Jazztrio : Ecken, Kanten und viel Herz

Die Musiker vom Tingvall Trio spielen Jazz – auch für Leute, denen das Genre sonst zu anstrengend ist. Nebenbei unterstützen sie Hinz&Kunzt.

(aus Hinz&Kunzt 244/Juni 2013)

Trio aus drei musikalischen Welten (von links): Drummer Jürgen Spiegel stammt aus Deutschland, Bassist Omar Rodriguez Calvo aus Kuba und Pianist und Bandchef Martin Tingvall aus Schweden.
Trio aus drei musikalischen Welten (von links): Drummer Jürgen Spiegel stammt aus Deutschland, Bassist Omar Rodriguez Calvo aus Kuba und Pianist und Bandchef Martin Tingvall aus Schweden.

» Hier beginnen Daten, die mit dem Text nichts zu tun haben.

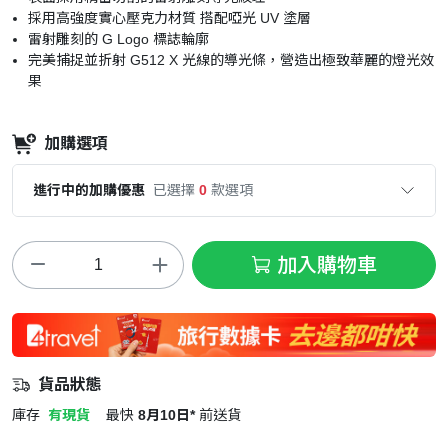
採用高強度實心壓克力材質
搭配啞光 UV 塗層
雷射雕刻的 G Logo 標誌輪廓
完美捕捉並折射 G512 X 光線的導光條，
營造出極致華麗的燈光效
果
加購選項
進行中的加購優惠
已選擇
0
款選項
加入購物車
貨品狀態
庫存
有現貨
最快
8月10日*
前送貨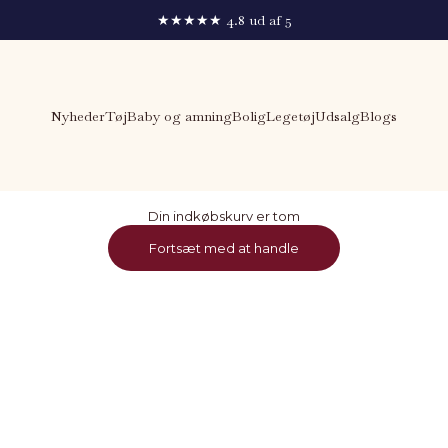
★★★★★ 4.8 ud af 5
Nyheder
Tøj
Baby og amning
Bolig
Legetøj
Udsalg
Blogs
Din indkøbskurv er tom
Fortsæt med at handle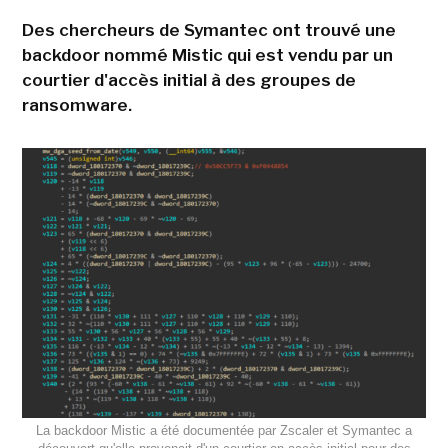
Des chercheurs de Symantec ont trouvé une
backdoor nommé Mistic qui est vendu par un
courtier d'accès initial à des groupes de
ransomware.
La backdoor Mistic a été documentée par Zscaler et Symantec a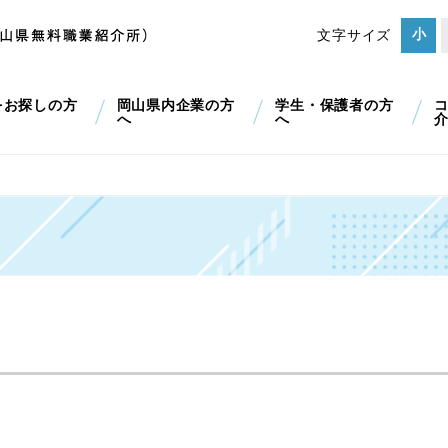
小
文字サイズ
をお探しの方
岡山県内企業の方
学生・保護者の方
へ
へ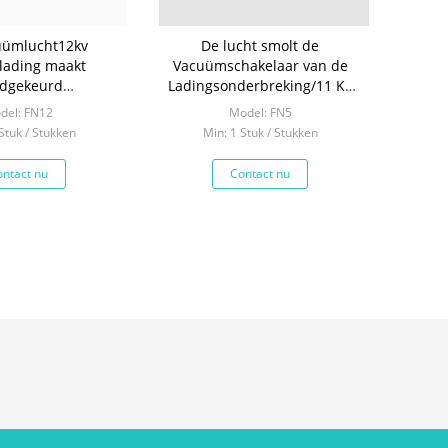
uümlucht12kv
De lucht smolt de
lading maakt
Vacuümschakelaar van de
dgekeurd
Ladingsonderbreking/11 Kv
so9001 Certificaat
Isolator met Aardeschakelaar
del: FN12
Model: FN5
los
Stuk / Stukken
Min: 1 Stuk / Stukken
ntact nu
Contact nu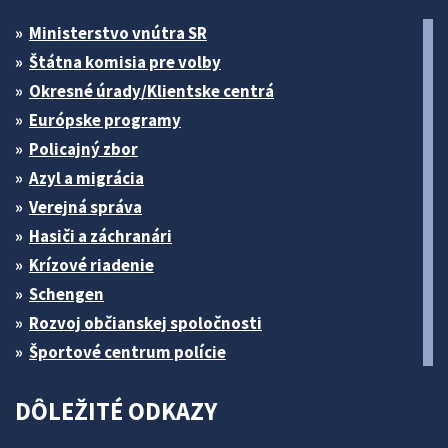
Ministerstvo vnútra SR
Štátna komisia pre volby
Okresné úrady/Klientske centrá
Európske programy
Policajný zbor
Azyl a migrácia
Verejná správa
Hasiči a záchranári
Krízové riadenie
Schengen
Rozvoj občianskej spoločnosti
Športové centrum polície
DÔLEŽITÉ ODKAZY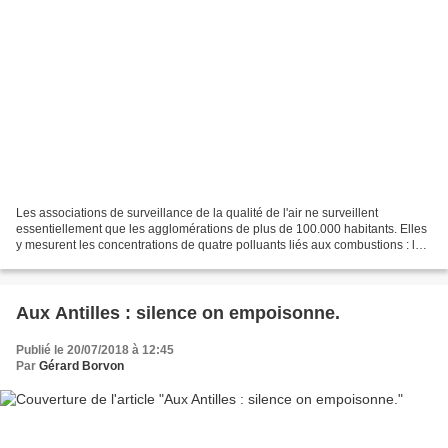
Les associations de surveillance de la qualité de l'air ne surveillent
essentiellement que les agglomérations de plus de 100.000 habitants. Elles
y mesurent les concentrations de quatre polluants liés aux combustions : le
dioxyde de soufre (SO 2 ), le...
Aux Antilles : silence on empoisonne.
Publié le 20/07/2018 à 12:45
Par
Gérard Borvon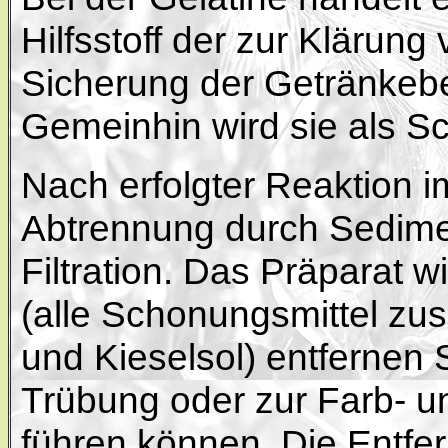
Hilfsstoff der zur Klärung
Sicherung der Getränkebe
Gemeinhin wird sie als S
Nach erfolgter Reaktion i
Abtrennung durch Sedimen
Filtration. Das Präparat wi
(alle Schonungsmittel zu
und Kieselsol) entfernen
Trübung oder zur Farb- 
führen können. Die Entfer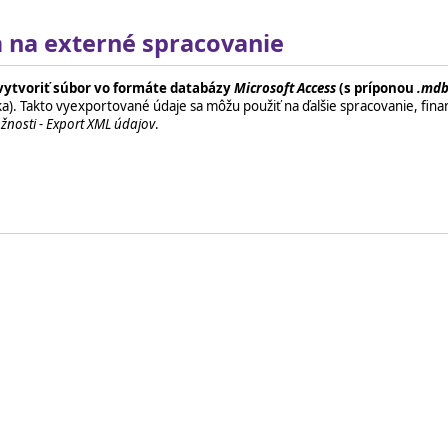
 na externé spracovanie
vytvoriť súbor vo formáte databázy
Microsoft Access
(s príponou
.md
). Takto vyexportované údaje sa môžu použiť na ďalšie spracovanie, fina
žnosti - Export XML údajov
.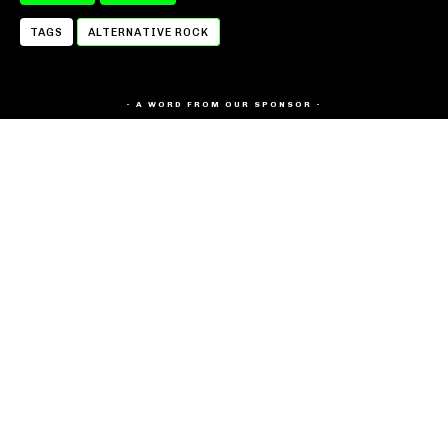
TAGS
ALTERNATIVE ROCK
- A WORD FROM OUR SPONSOR -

Sie haben schon für Schüler in Kenia gespendet. Und jugendliche Kriegsflüchtlinge unterstützt. Mit ihrem neuen Album „Tingvall Trio – In Concert“ macht sich das Jazztrio um den schwedischen Komponisten und Pianisten Martin Tingvall nun für Hinz&Kunzt stark. Ein Teil der Albumerlöse geht als Spende an das Straßenzeitungsprojekt. Wie es dazu kam? „Wir waren auf Tour in Österreich. Ich stand unten vor unserem schicken Hotel, da kam ein Obdachloser vorbei, wir unterhielten uns“, sagt Martin Tingvall, als wir das Trio im Schanzenviertel treffen. „Mir ging es extrem gut in dieser Zeit. Als der Mann wegging, hatte ich die Idee: Warte, wäre es nicht eine schöne Idee, etwas für Hinz&Kunzt zu machen?“

Verbindungen gab es schon früher: „Hafen im Blut“, gesungen von Anna Depenbusch und Aino Löwenmark auf der Benefiz-CD „KunztStücke“ stammt aus Tingvalls Feder. Der Mann ist umtriebig. Er schrieb etwa Udo Lindenberg die ­Stücke „Der Astronaut muss weiter“ und „Wenn Du durchhängst“ auf den Leib. Vor 14 Jahren kam der gebürtige Schwede nach Hamburg. 2003 gründete er das nach ihm ­benannte Tingvall Trio, gemeinsam mit dem kubanischen Bassisten Omar Rodriguez Calvo (früher Orange Blue) und dem deutschen Drummer Jürgen Spiegel. Martin Tingvall: „Wir sind alle in einer ganz anderen musikalischen Welt aufgewachsen. Das macht unseren Sound exotischer, er hat ein bisschen mehr Ecken und Kanten.“

Trotz Ecken und Kanten: Pop ist für das Tingvall Trio kein Schimpfwort und „anstrengend“ keine Auszeichnung für ein gutes Jazzstück. Die Musiker öffnen das oft als sperrig geltende Genre auch jenen Menschen, die nicht von vollbärtigen Professoren in dunklen Kellerkneipen großgezogen wurden. Dafür heimsen sie regelmäßig Preise ein, unter anderem den Echo als bester Live Act 2012. Jürgen Spiegel sagt: „Das ist ja das Schöne an akustischer Musik: Wir schneiden und faken nichts, das ist die Wahrheit.“ Und Omar Rodriguez Calvo ergänzt: „Genau das ist Jazz, das ist live, da gibt es keine zweite Chance, es ist ähnlich wie bei einem Fußballspiel.“

Dass die Musiker vollen Einsatz geben, hört man auf „Tingvall Trio – In Concert“. Das Album wurde bei der letzten Tour in Bad Wörishofen und Innsbruck mitgeschnitten. Das Trio ist viel unterwegs: Durch Europa und bis nach Asien sind sie schon gereist. Umso mehr genießen sie die freie Zeit zu Hause. Um auszuspannen. Oder zu trainieren, wie Drummer Jürgen.

Auch da kommt Hinz&Kunzt wieder ins Spiel: „Vor meinem Sportstudio in Winterhude steht immer ein Verkäufer mit seinem Husky“, erzählt Jürgen. „Nachdem wir uns öfter unterhalten haben, stellten wir fest, dass wir beide Angler sind. Irgendwann habe ich ihm meine alte Ausrüstung mitgebracht.“ Hinz&Künztler Gerrit bestätigt uns, dass er damit schon einige Fische an Land gezogen hat. Nur dass sein Stammkunde ein berühmter Jazzmusiker ist, hat ihn dann doch überrascht. Angegeben hat der damit nämlich nicht.